List each line of the records below that contains the string "atomic".

(Stored data entries)
______________________________

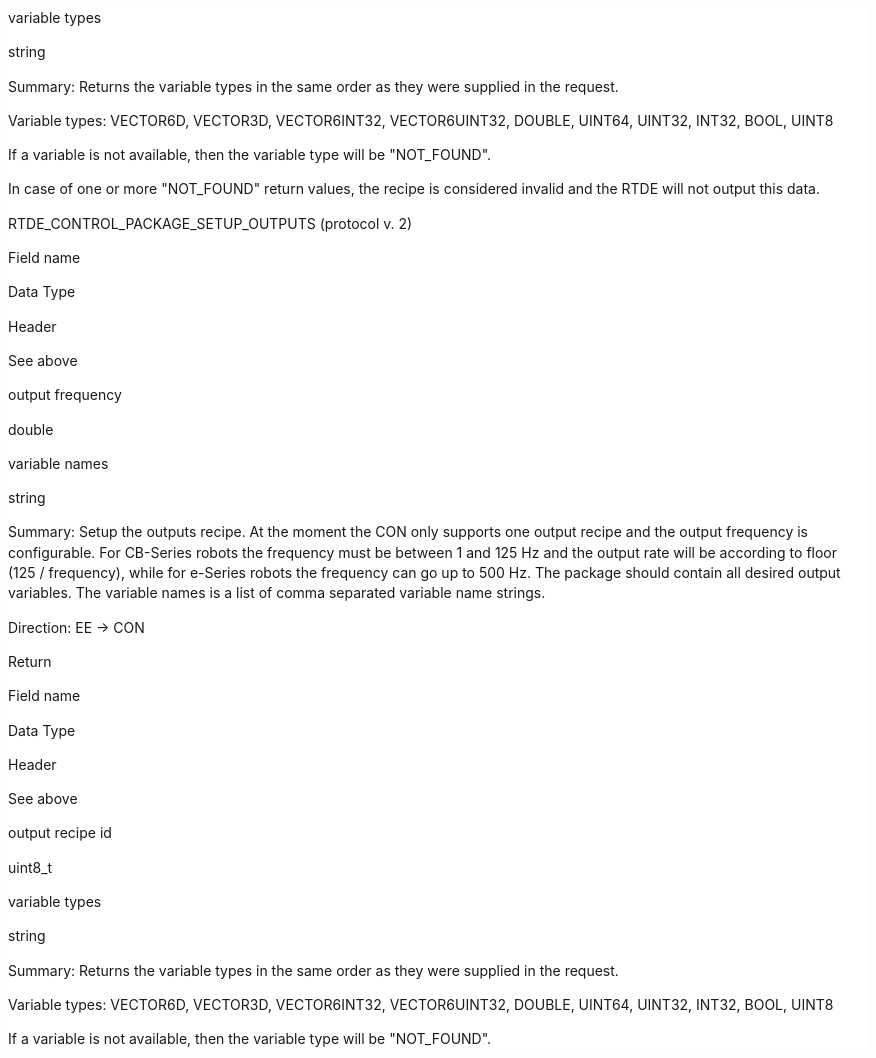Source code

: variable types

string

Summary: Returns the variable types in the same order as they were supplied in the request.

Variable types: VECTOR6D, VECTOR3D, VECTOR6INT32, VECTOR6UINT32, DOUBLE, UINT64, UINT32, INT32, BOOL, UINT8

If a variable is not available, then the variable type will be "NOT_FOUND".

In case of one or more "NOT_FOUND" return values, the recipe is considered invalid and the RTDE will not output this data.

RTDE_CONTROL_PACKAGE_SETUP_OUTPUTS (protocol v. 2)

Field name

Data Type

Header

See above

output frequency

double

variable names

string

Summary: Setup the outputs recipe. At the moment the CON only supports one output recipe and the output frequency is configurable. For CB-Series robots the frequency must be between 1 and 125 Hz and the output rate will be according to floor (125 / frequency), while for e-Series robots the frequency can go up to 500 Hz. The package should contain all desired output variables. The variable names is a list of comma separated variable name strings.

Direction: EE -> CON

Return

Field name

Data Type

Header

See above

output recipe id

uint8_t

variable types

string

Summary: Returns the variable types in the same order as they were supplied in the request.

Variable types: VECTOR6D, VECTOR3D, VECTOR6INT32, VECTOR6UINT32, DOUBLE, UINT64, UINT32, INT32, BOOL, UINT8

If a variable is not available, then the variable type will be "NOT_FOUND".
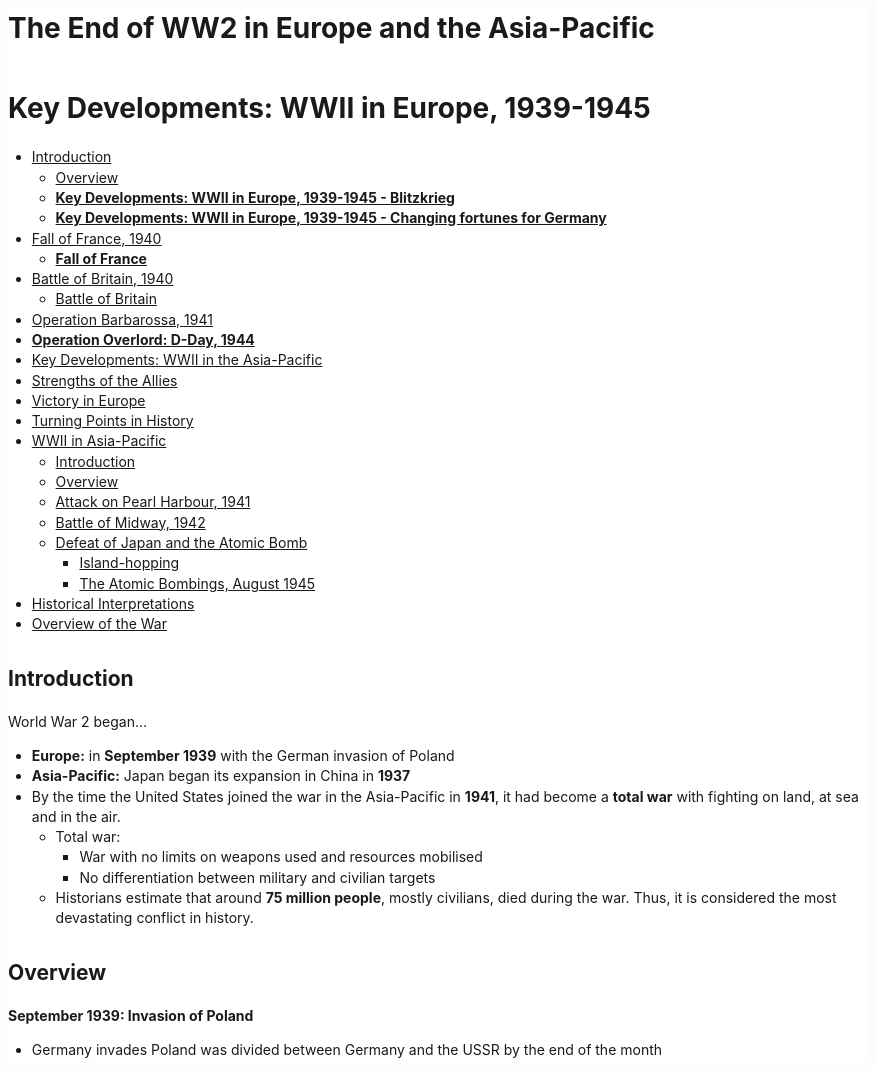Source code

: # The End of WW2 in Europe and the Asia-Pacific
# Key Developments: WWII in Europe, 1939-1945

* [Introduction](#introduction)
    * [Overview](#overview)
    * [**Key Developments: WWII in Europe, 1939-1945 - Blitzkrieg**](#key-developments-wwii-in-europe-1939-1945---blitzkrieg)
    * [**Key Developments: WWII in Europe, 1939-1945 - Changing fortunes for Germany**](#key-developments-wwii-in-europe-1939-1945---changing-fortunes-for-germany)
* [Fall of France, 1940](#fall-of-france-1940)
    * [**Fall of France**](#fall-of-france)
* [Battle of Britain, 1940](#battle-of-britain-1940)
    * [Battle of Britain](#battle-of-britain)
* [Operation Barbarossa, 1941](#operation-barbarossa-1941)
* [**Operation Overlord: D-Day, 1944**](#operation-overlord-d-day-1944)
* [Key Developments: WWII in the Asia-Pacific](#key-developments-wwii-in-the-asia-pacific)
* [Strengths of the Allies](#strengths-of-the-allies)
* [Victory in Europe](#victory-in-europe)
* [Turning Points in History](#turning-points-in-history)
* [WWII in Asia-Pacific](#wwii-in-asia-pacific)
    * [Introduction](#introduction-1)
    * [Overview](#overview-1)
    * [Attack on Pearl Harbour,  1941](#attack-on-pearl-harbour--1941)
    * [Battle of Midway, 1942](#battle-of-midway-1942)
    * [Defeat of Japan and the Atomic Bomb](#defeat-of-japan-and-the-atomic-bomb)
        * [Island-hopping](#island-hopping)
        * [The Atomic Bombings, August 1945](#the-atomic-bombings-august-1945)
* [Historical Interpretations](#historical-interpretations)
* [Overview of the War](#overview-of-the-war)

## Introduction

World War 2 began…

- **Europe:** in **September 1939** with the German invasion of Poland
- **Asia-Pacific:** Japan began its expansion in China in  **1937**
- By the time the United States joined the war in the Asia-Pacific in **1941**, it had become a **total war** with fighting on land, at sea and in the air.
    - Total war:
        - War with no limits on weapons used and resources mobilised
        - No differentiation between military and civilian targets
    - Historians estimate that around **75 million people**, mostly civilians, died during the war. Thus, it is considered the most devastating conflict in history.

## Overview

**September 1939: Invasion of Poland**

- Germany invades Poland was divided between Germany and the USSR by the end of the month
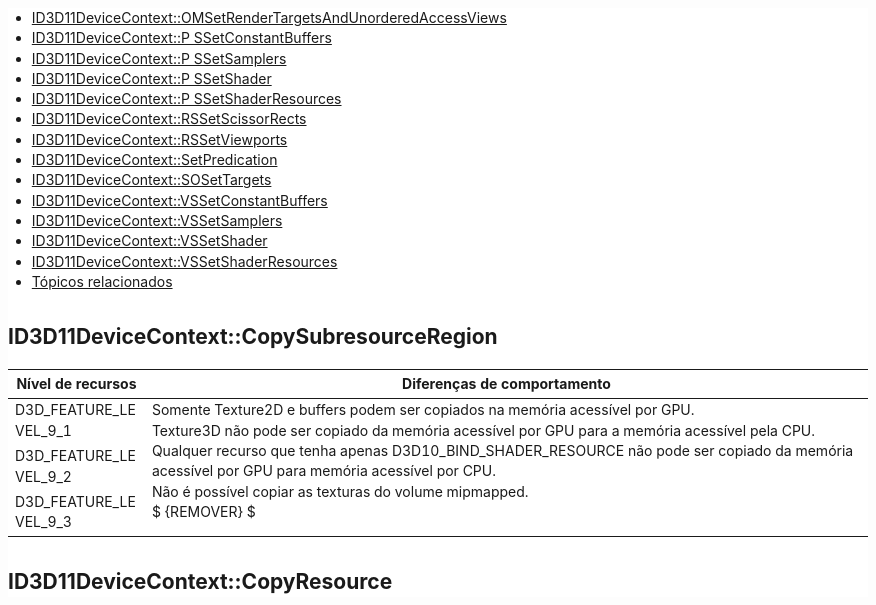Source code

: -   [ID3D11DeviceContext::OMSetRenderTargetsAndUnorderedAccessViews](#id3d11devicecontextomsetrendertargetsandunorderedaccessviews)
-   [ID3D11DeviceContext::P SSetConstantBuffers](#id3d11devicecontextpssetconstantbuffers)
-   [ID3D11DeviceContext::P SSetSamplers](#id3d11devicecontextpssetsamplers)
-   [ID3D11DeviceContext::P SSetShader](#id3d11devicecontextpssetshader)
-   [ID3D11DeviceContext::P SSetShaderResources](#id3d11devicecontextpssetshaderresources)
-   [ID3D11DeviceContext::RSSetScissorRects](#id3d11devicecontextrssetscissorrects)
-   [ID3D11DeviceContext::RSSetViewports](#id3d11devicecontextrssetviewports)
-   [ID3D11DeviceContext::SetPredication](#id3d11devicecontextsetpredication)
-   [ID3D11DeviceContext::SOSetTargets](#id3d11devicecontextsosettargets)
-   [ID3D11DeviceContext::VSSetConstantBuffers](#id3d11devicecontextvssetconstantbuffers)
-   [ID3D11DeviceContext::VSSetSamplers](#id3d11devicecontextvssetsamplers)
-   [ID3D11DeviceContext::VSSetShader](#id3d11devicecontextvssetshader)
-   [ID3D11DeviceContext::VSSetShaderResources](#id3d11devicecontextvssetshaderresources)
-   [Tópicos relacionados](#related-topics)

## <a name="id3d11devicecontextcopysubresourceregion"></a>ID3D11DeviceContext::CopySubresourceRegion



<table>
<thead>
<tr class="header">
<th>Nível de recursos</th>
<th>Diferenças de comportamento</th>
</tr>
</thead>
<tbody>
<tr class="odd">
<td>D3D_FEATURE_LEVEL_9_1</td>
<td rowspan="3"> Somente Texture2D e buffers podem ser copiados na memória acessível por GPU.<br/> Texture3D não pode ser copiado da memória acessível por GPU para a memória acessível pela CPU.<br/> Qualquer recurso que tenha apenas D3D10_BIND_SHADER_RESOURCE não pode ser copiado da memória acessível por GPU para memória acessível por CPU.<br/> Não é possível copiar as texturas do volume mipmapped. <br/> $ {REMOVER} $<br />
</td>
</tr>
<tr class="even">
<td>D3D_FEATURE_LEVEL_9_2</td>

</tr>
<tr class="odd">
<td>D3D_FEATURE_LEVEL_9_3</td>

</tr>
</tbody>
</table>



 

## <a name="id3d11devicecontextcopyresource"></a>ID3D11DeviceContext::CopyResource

______________________________

### SOLUTION FOR THIS TASK
    * [Defeat of Japan and the Atomic Bomb](#defeat-of-japan-and-the-atomic-bomb)
        * [The Atomic Bombings, August 1945](#the-atomic-bombings-august-1945)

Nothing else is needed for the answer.